### Activity
Reproduce, exactly and in full, only the lines below from the one containing "mismos y la obstaculización" through the one containing "derechos que se".
★ ★ ★ ★ ★ ★ ★
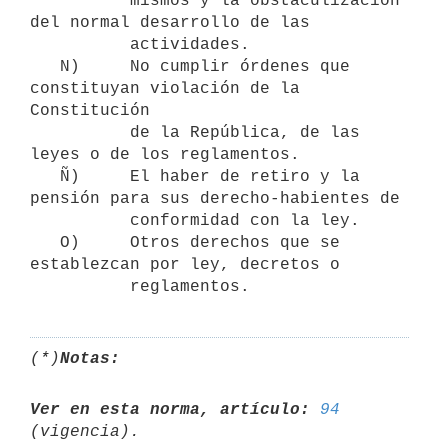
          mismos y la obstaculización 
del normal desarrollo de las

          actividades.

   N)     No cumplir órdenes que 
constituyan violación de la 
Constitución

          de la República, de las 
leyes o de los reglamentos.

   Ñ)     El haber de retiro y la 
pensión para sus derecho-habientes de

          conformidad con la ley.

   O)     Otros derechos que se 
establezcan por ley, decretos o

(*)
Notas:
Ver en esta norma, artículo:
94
★ ★ ★ ★ ★ ★ ★
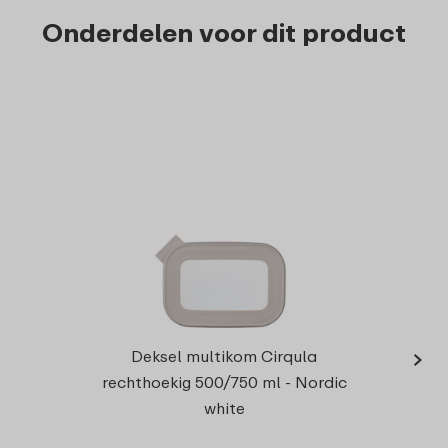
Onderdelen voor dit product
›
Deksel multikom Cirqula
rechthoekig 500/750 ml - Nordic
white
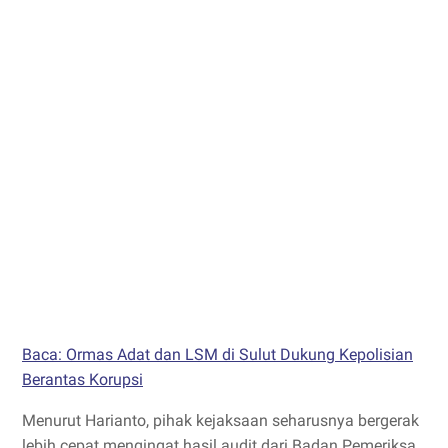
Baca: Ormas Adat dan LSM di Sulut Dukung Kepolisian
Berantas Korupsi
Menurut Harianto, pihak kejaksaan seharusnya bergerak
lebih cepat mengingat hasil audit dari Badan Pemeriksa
★ ★ ★ ★ ★ ★ ★
### Solved problem
          mismos y la obstaculización 
del normal desarrollo de las

          actividades.

   N)     No cumplir órdenes que 
constituyan violación de la 
Constitución

          de la República, de las 
leyes o de los reglamentos.

   Ñ)     El haber de retiro y la 
pensión para sus derecho-habientes de

          conformidad con la ley.

   O)     Otros derechos que se 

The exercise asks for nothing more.